◆ **Exercises**:
• 1. In the review exchange, which two existing methods does the reviewer name as using the coarse-to-fine matching strategy?
• 2. Transcribe the part of the review exchange starting with "See the weaknesses" and going on through "address your concerns.".

◆ **Supplied text**:
-- -- --

Although incorporating a tree structure into a coarse-to-fine mechanism is interesting, the idea sounds more like repeating the coarse-to-fine matching strategy used by CoFiNet and GeoTransformer. I suggest emphasizing this core contribution in the rebuttal phase;
In the main comparison (Tab. 1), the proposed method does not significantly outperform existing methods, which limits the value of the model.
As the proposed model leverages a tree structure to repeat the coarse-to-fine procedure, the efficiency (in terms of running speed) is a major concern. The authors should include related comparisons with state-of-the-art approaches.

问题

See the weaknesses part.

局限性

Limitations have been discussed in the Appendix.

作者回复

2024-08-07

We thank the reviewer for the insightful comments and feedback. We hope that our responses can address your concerns.

Response to Weakness 1: Thanks you for your valuable comments. First, we would like to emphasize that modeling multi-scale consistency (MSC) is non-trivial, even with the help of a coarse-to-fine strategy for modeling the neighborhood. We understand your concern that our method might simply be applying the coarse-to-fine procedure across multiple scales. But our proposed method is not simply a repetition of the coarse-to-fine strategy, as merely repeating such an operation would result in an $O(n^l)$ complexity, where $l$ is the number of scales. This level of complexity is unacceptable, posing a major challenge in practical applications. Additionally, this naive approach could introduce a large number of non-overlapping noisy points, negatively impacting the model's robustness and performance, and could even degrade the quality of the correspondence set compared to the original.

-- -- --

◆ **Source data**:
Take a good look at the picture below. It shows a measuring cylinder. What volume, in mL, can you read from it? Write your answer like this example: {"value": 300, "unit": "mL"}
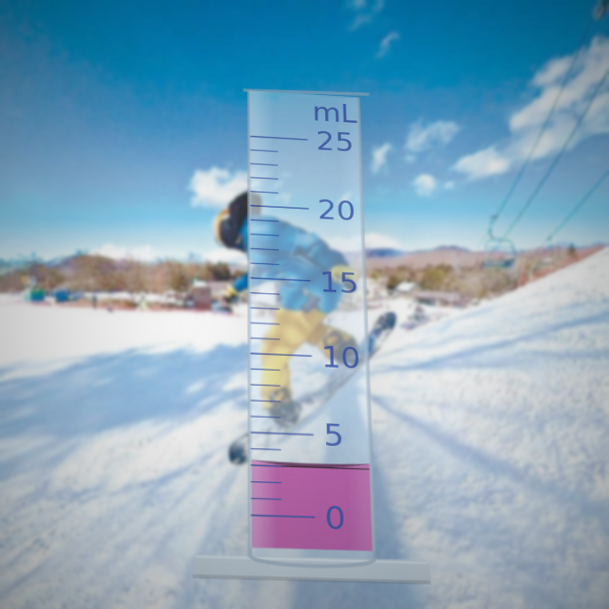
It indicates {"value": 3, "unit": "mL"}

-- -- --

◆ **Your written answers**:
• 1. CoFiNet and GeoTransformer.

• 2.
See the weaknesses part.

局限性

Limitations have been discussed in the Appendix.

作者回复

2024-08-07

We thank the reviewer for the insightful comments and feedback. We hope that our responses can address your concerns.